Asked whether he preferred hurling or football, he replies with a hearty laugh: "As an old teacher of mine used to say in Farranferris, football is for hurlers who can't see well. Hurling is more my thing. I played for the Dubai Celts for many years. Coming from Blarney, you know, it is more of a hurling village." He also likes golf but admits his game needs a bit of fine-tuning. That is one of his sporting priorities for the coming year, but work takes precedence and at the moment he is a very busy man. As well as being head of global banking, he is also head of retail and commercial banking for HSBC in Abu Dhabi, overseeing operations from his first floor office in the bank's busy Airport Road branch.

And how does he find living in Abu Dhabi compared with Dubai and Riyadh, with his wife Stephanie and two sons? "Abu Dhabi is not exactly new to me because when I was based in Dubai, Stephanie was based in Al Ain and then Abu Dhabi when we met, so I was down here quite a bit.

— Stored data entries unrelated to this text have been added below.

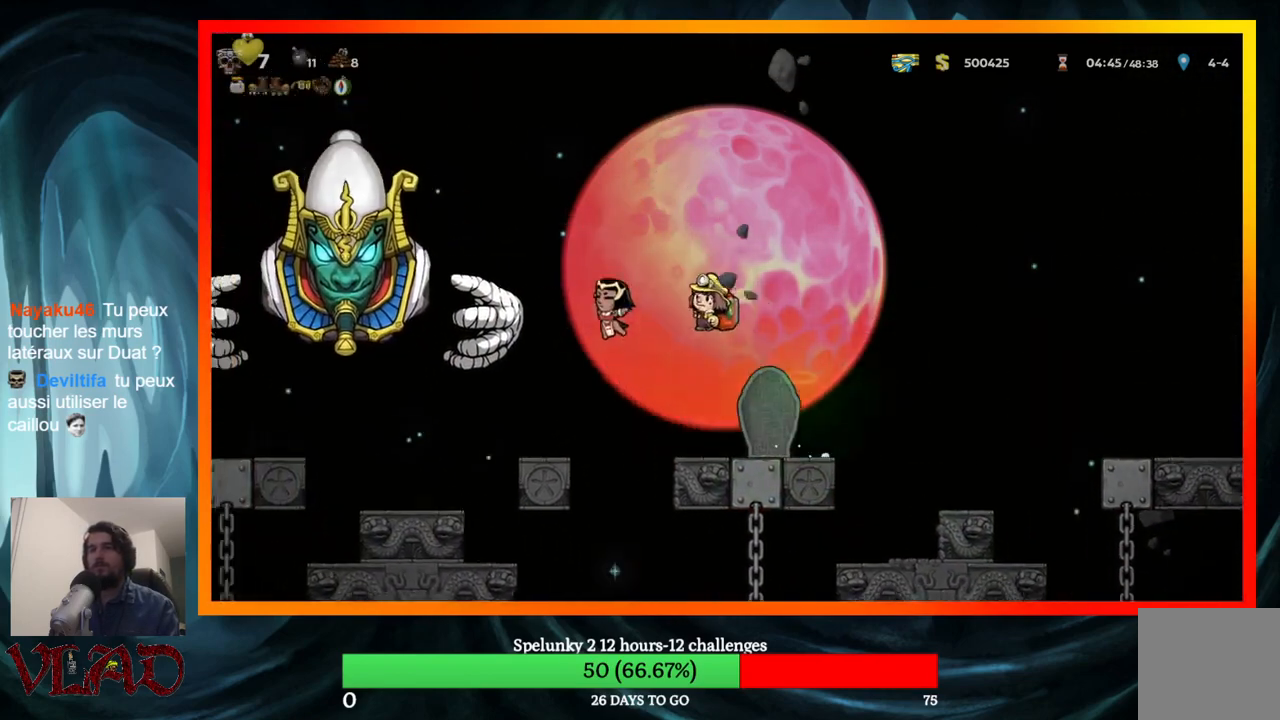
{"buttons": [], "events": [[150, "A", "up"], [150, "X", "up"], [250, "DPAD_RIGHT", "down"], [300, "DPAD_RIGHT", "up"]]}
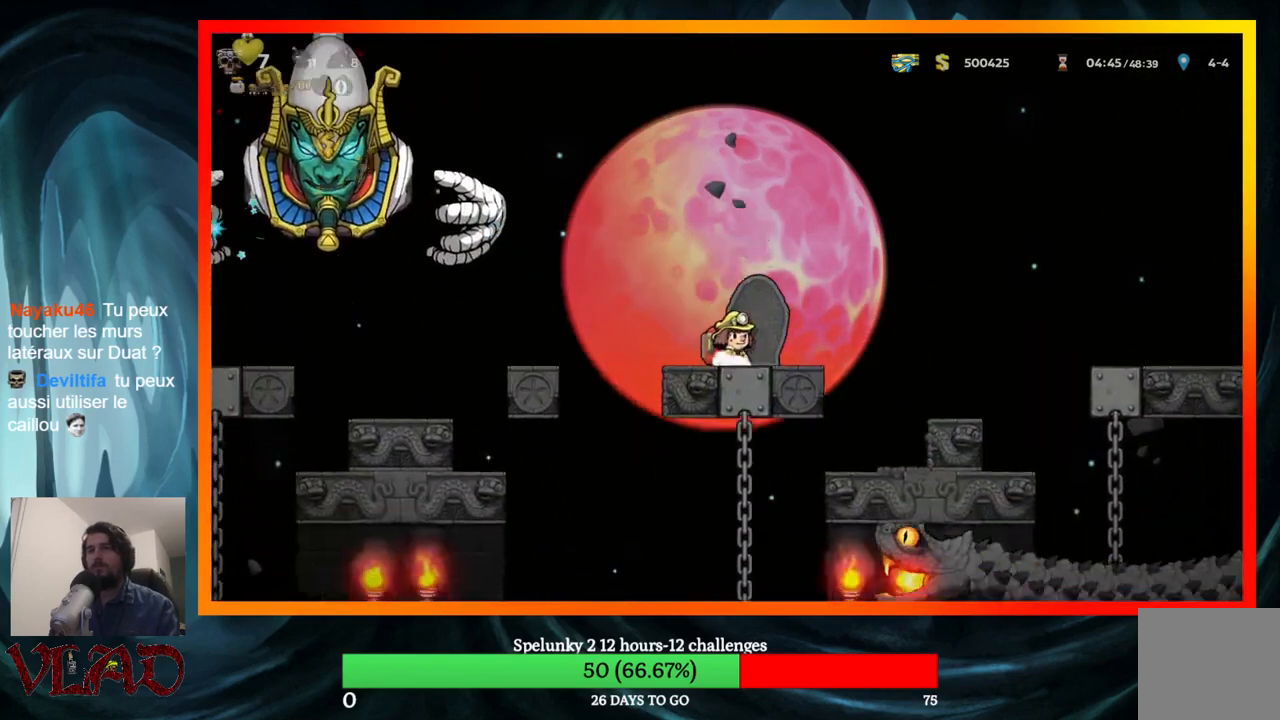
{"buttons": ["DPAD_RIGHT"], "events": [[350, "DPAD_RIGHT", "down"]]}
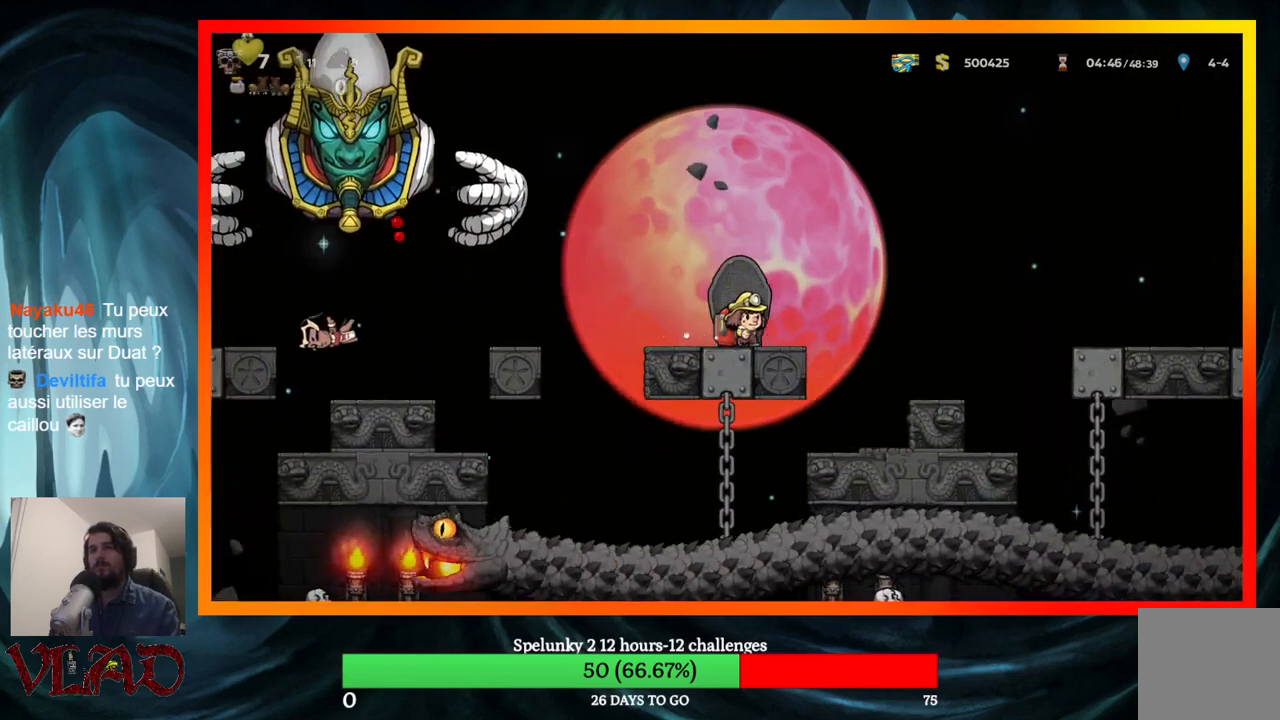
{"buttons": ["DPAD_RIGHT"], "events": [[67, "A", "down"], [467, "A", "up"]]}
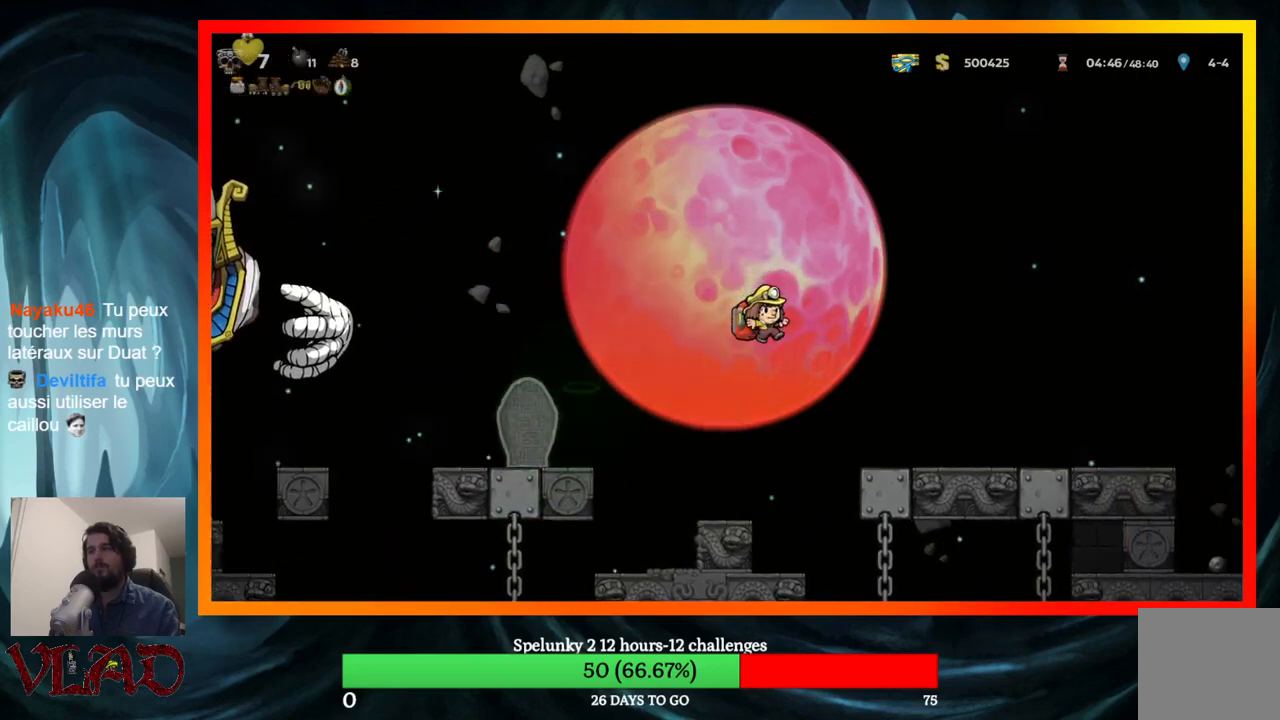
{"buttons": ["DPAD_RIGHT"], "events": []}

We enjoy it here. There is a strong sense of community. It reminds me of Dubai when I first moved there in the late '90s." Stephanie hails from County Down and the family likes to get home to Ireland when possible. The trip is made easier by Etihad's direct flight to Dublin, which he calls "a halfway house" between Cork and Down.

Kissing the Blarney Stone to be granted great powers of communication is one of the more popular legends associated with Ireland. Mr Hegarty kissed the Blarney Stone in his words "a few times" and it seems to have worked its magic. But the word that popped up frequently when we touched on the world of high finance was "trust". It is a small word but big on meaning in banking circles in the region.

Mr Hegarty trusts the Emirati business leadership because he has seen that they deliver on their word. After meeting with HSBC's frontman in Abu Dhabi, you are left with a sense that the trust is mutual.